Several years ago, the Trump administration began leaking drafts of a rule it was readying that would deny immigrants green cards or other visas if they had been or might someday become a burden on taxpayers — formally known as a “public charge.” Simply put, this was a solution in search of a problem. Comprehensive studies have found that immigrants actually pay more in federal taxes than they receive in benefits. In fact, noncitizens (those here legally or otherwise) generally aren’t even eligible for public benefits, except under extremely limited circumstances.
So the Trump officials proposed broadening who or what counted as a taxpayer burden.

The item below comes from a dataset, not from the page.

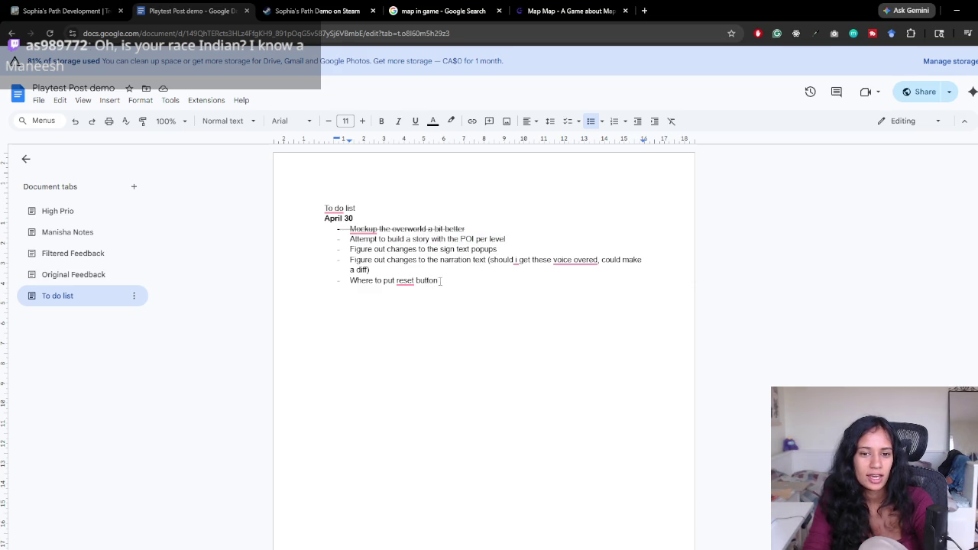
drag(439, 281, 342, 280)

Amanda Marcotte: Don’t blame a lack of education — QAnon proves privileged white people are losing their minds too
QAnon should be the death knell of the idea that wealth and education can insulate people from conspiracy theories
In the weeks after Donald Trump sent a violent mob to rampage the U.S. Capitol on January 6, a lot of focus has risen on the role played by QAnon and other lurid conspiracy theories in radicalizing Republicans. Unfortunately, a lot of that discourse has centered around the idea that QAnon and similar conspiracy theories are the result of poor education or economic stress. Blame it on years of misleading media coverage misattributing the rise of Trumpism on “economic anxiety.” Sadly, even Democratic leadership has slipped up and drawn a false equation between educational privilege and immunity to QAnon-style conspiracy theories.
“They can do QAnon, or they can do college-educated voters. They cannot do both,” Sean Patrick Maloney of New York, the chair of the Democratic Congressional Campaign Committee, told Politico in an interview published Tuesday. [..]
This framing isn’t just likely to backfire on Democrats, it’s also flat-out untrue. There is no reason to believe that QAnon is the result of a lack of educational opportunities. As with the Trumpism that gave birth to QAnon, the phenomenon is the result largely of privileged white people losing their minds because of perceived threats to their social status from people of color and cosmopolitan liberals.